Real Hope or False Hope ?

In early 2008, President Ernest Koroma appointed a task Force to review three individual contracts signed with companies mining rutile, diamonds and bauxite. As a result a cumulative committee has now been established to review all mining-related laws and asses all current mining contracts, and in particular the 2003 MOU with Sierra Rutile which overturned the 2002 Sierra rutile Law. However there has been no findings released by the Koroma government, which sends a message that this matter is not been treated with the urgency it deserves to be treated with.
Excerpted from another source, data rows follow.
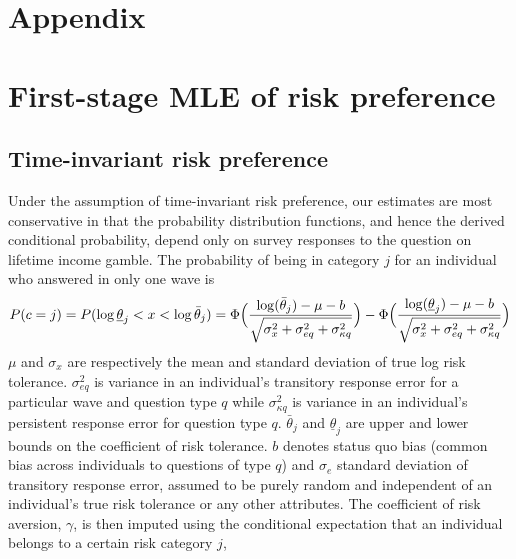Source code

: \documentclass[emulatestandardclasses, 10pt, abstract = true]{scrartcl}
\begin{document}
\pagebreak





\pagebreak

\section*{Appendix}
\appendix

\setcounter{secnumdepth}{3}

\section{First-stage MLE of risk preference}
\subsection{Time-invariant risk preference}
Under the assumption of time-invariant risk preference, our estimates are most conservative in that the probability distribution functions, and hence the derived conditional probability, depend only on survey responses to the question on lifetime income gamble. The probability of being in category $j$ for an individual who answered in only one wave is 
\parskip 0cm
\begin{equation}
P(c=j)=P(\log\underline{\theta}_j<x<\log\bar{\theta}_j)=\Phi\Big({\log(\bar{\theta}_j)-\mu-b\over\sqrt{\sigma_x^2+\sigma_{eq}^2+\sigma_{\kappa q}^2}}\Big)-\Phi\Big({\log(\underline{\theta}_j)-\mu-b\over\sqrt{\sigma_x^2+\sigma_{eq}^2+\sigma_{\kappa q}^2}}\Big) 
\label{eq:A-likelihood-constant-univariate}	
\end{equation}
$\mu$ and $\sigma_x$ are respectively the mean and standard deviation of true log risk tolerance. $\sigma_{eq}^2$ is variance in an individual's transitory response error for a particular wave and question type $q$ while $\sigma_{\kappa q}^2$ is variance in an individual's persistent response error for question type $q$. $\bar \theta_j$ and $\underline{\theta}_j$ are upper and lower bounds on the coefficient of risk tolerance. $b$ denotes status quo bias (common bias across individuals to questions of type $q$) and $\sigma_e$ standard deviation of transitory response error, assumed to be purely random and independent of an individual's true risk tolerance or any other attributes. The coefficient of risk aversion, $\gamma$, is then imputed using the conditional expectation that an individual belongs to a certain risk category $j$,
\end{document}
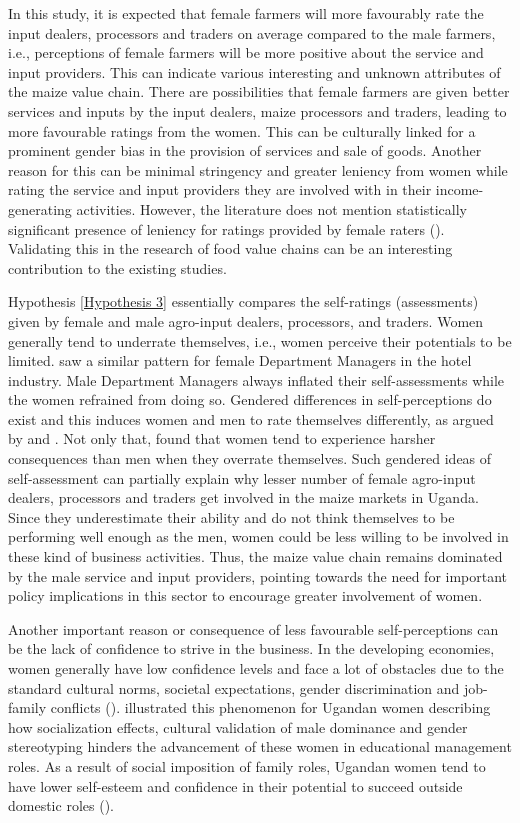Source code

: \documentclass[12pt,english]{article}\usepackage[]{graphicx}\usepackage[]{color}
\begin{document}
\begin{onehalfspace}
In this study, it is expected that female farmers will more favourably
rate the input dealers, processors and traders on average compared
to the male farmers, i.e., perceptions of female farmers will be more
positive about the service and input providers. This can indicate
various interesting and unknown attributes of the maize value chain.
There are possibilities that female farmers are given better services
and inputs by the input dealers, maize processors and traders, leading
to more favourable ratings from the women. This can be culturally
linked for a prominent gender bias in the provision of services and
sale of goods. Another reason for this can be minimal stringency and
greater leniency from women while rating the service and input providers
they are involved with in their income-generating activities. However,
the literature does not mention statistically significant presence
of leniency for ratings provided by female raters (\citealp{ThorntonIII2019}).
Validating this in the research of food value chains can be an interesting
contribution to the existing studies. 

Hypothesis \ref{Hypothesis 3} essentially compares the self-ratings
(assessments) given by female and male agro-input dealers, processors,
and traders. Women generally tend to underrate themselves, i.e., women
perceive their potentials to be limited. \citet{Patiar2008} saw a
similar pattern for female Department Managers in the hotel industry.
Male Department Managers always inflated their self-assessments while
the women refrained from doing so. Gendered differences in self-perceptions
do exist and this induces women and men to rate themselves differently,
as argued by \citet{Beyer1990,WOHLERS1989} and \citet{rosenkrantz1968}.
Not only that, \citet{Braddy2020} found that women tend to experience
harsher consequences than men when they overrate themselves. Such
gendered ideas of self-assessment can partially explain why lesser
number of female agro-input dealers, processors and traders get involved
in the maize markets in Uganda. Since they underestimate their ability
and do not think themselves to be performing well enough as the men,
women could be less willing to be involved in these kind of business
activities. Thus, the maize value chain remains dominated by the male
service and input providers, pointing towards the need for important
policy implications in this sector to encourage greater involvement
of women.

Another important reason or consequence of less favourable self-perceptions
can be the lack of confidence to strive in the business. In the developing
economies, women generally have low confidence levels and face a lot
of obstacles due to the standard cultural norms, societal expectations,
gender discrimination and job-family conflicts (\citealp{Izhar2006}).
\citet{brown1996} illustrated this phenomenon for Ugandan women describing
how socialization effects, cultural validation of male dominance and
gender stereotyping hinders the advancement of these women in educational
management roles. As a result of social imposition of family roles,
Ugandan women tend to have lower self-esteem and confidence in their
potential to succeed outside domestic roles (\citealp{Izhar2006,brown1996}). 


\end{onehalfspace}
\end{document}
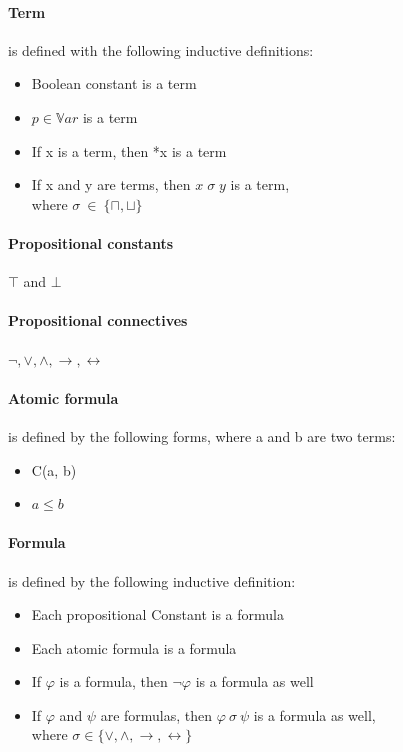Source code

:\documentclass{article}
\begin{document}
	\paragraph{Term} 
is defined with the following inductive definitions:
	\label{sec:term-inductive-definition}
		\begin{itemize}
			\item Boolean constant is a term
			\item $p \in \mathbb{V}ar$ is a term
			\item If x is a term, then *x is a term
			\item If x and y are terms, then $x \; \sigma \; y $ is a term,\\
				where $\sigma \: \in \: \{\sqcap, \sqcup\}$
		\end{itemize}	

	\paragraph{Propositional constants}
$\top$ and $\bot$ 

	\paragraph{Propositional connectives} 
$\neg, \vee, \wedge, \rightarrow, \leftrightarrow$

	\paragraph{Atomic formula}
is defined by the following forms, where a and b are two terms:
		\begin{itemize}
			\item C(a, b)
			\item $a \le b$
		\end{itemize}

	\paragraph{Formula}
is defined by the following inductive definition:
	\label{sec:formula-inductive-definition}
		\begin{itemize}
			\item Each propositional Constant is a formula
			\item Each atomic formula is a formula 
			\item If $\varphi$ is a formula, then $\neg{\varphi}$ is a formula as well
			\item If $\varphi$ and $\psi$ are formulas, then $\varphi \: \sigma \: \psi $ is a formula as well,\\
				where $\sigma \in \{\vee, \wedge, \rightarrow, \leftrightarrow\}$
		\end{itemize}
\end{document}
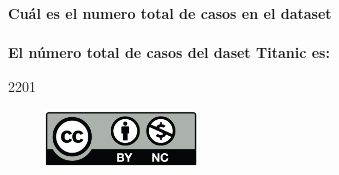 \documentclass[12pt]{report}
\begin{document}
\textbf{Cuál es el numero total de casos en el dataset}\\\\

\textbf{El número total de casos del daset Titanic es:}\\

\begin{Schunk}
\begin{Soutput}
[1] 2201
\end{Soutput}
\end{Schunk}

\begin{center}
\includegraphics[width=6cm, height=1.5cm]{cc.jpg}
\end{center}
\end{document}
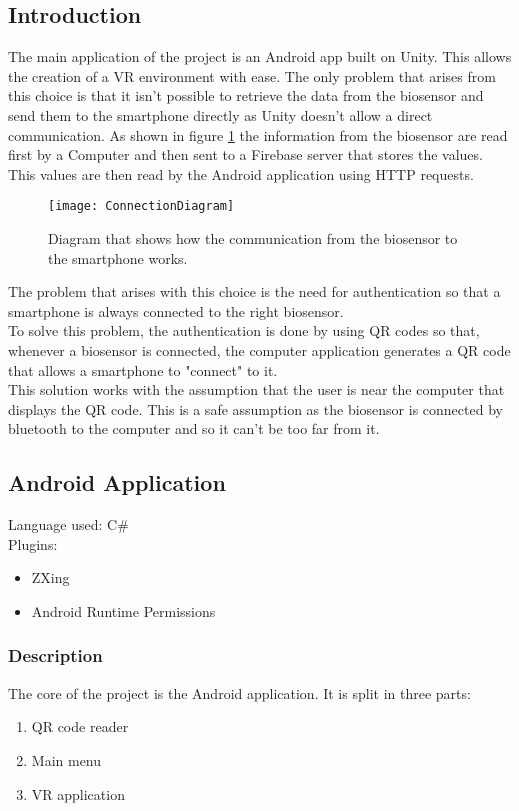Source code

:\subsection{Introduction}
The main application of the project is an Android app built on Unity. This allows the creation of a VR environment with ease. The only problem that arises from this choice is that it isn't possible to retrieve the data from the biosensor and send them to the smartphone directly as Unity doesn't allow a direct communication. As shown in figure \ref{fig:communication} the information from the biosensor are read first by a Computer and then sent to a Firebase server that stores the values. This values are then read by the Android application using HTTP requests.
\begin{figure}[H]
	\centering
	\texttt{[image: ConnectionDiagram]}
	\caption{Diagram that shows how the communication from the biosensor to the smartphone works.}\label{fig:communication}
\end{figure}
The problem that arises with this choice is the need for authentication so that a smartphone is always connected to the right biosensor.\\
To solve this problem, the authentication is done by using QR codes so that, whenever a biosensor is connected, the computer application generates a QR code that allows a smartphone to "connect" to it.\\
This solution works with the assumption that the user is near the computer that displays the QR code. This is a safe assumption as the biosensor is connected by bluetooth to the computer and so it can't be too far from it.
\subsection{Android Application}
Language used: C\#\\
Plugins:
\begin{itemize}
	\item ZXing
	\item Android Runtime Permissions
\end{itemize}

\subsubsection{Description}
The core of the project is the Android application. It is split in three parts:
\begin{enumerate}
	\item QR code reader
	\item Main menu
	\item VR application
\end{enumerate}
The Koroma government should understand that failing to review these agreements and making necessary changes is not only the morally right thing to do but also it is in the country best interest and failing to do so makes him just as guilty as Ex-President Ahmed Tejan Kabbah who was in compliance with these agreements.

In conclusion, I will provide recommendations to the Sierra Leone government that will help them in transforming the Sierra Leone Mining sector, this recommendations are part of a comprehensive plan that I have prepared based on my expertise as a Mining Engineer, a plan that will address all the deficiencies within the Sierra Leone Mining Sector. The plan is titled the Sir Henry Lightfoot Boston Plan, it is name in the memory of my grandfather, who dedicated his life to public service in Sierra Leone.

Some Recommendations form the Sir Henry Lightfoot-Boston Plan

Collaborate with the Legislature, Executive, Industry and Mining Engineering Schools to set up a Mining Engineering School in Sierra Leone
Collaborate with local academic institutions and foreign institutions to help provide indigenous mining companies with the technological know-how and skills that will ultimately transform indigenous mining companies from small scale artisanal mining operations to large scale mining companies
Collaborate with qualified Sierra Leoneans and international partners to develop a comprehensive national seismic database-that will provide the government with in-depth knowledge of the different types of minerals within the country, its location and quantity
Review of mineral agreements---This is important to ensure optimum benefit of the exploitation of mineral resources, because
Some companies have been allowed to hoard mineral rights without developing them as required.
ii Some companies have received mining rights without going through the requisite environmental permitting requirements

Collaborate with the relevant authorities to develop government institutional capacity. ( It is clear that after years of conflict and political interference, limited resources have significantly eroded the capacity of the Ministry of Mineral Resources)
Develop the capacity of Mines division to drive balanced development of the sector, including administering and developing the national seismic database; promoting investment opportunities; and overseeing industry compliance with mineral laws/ codes.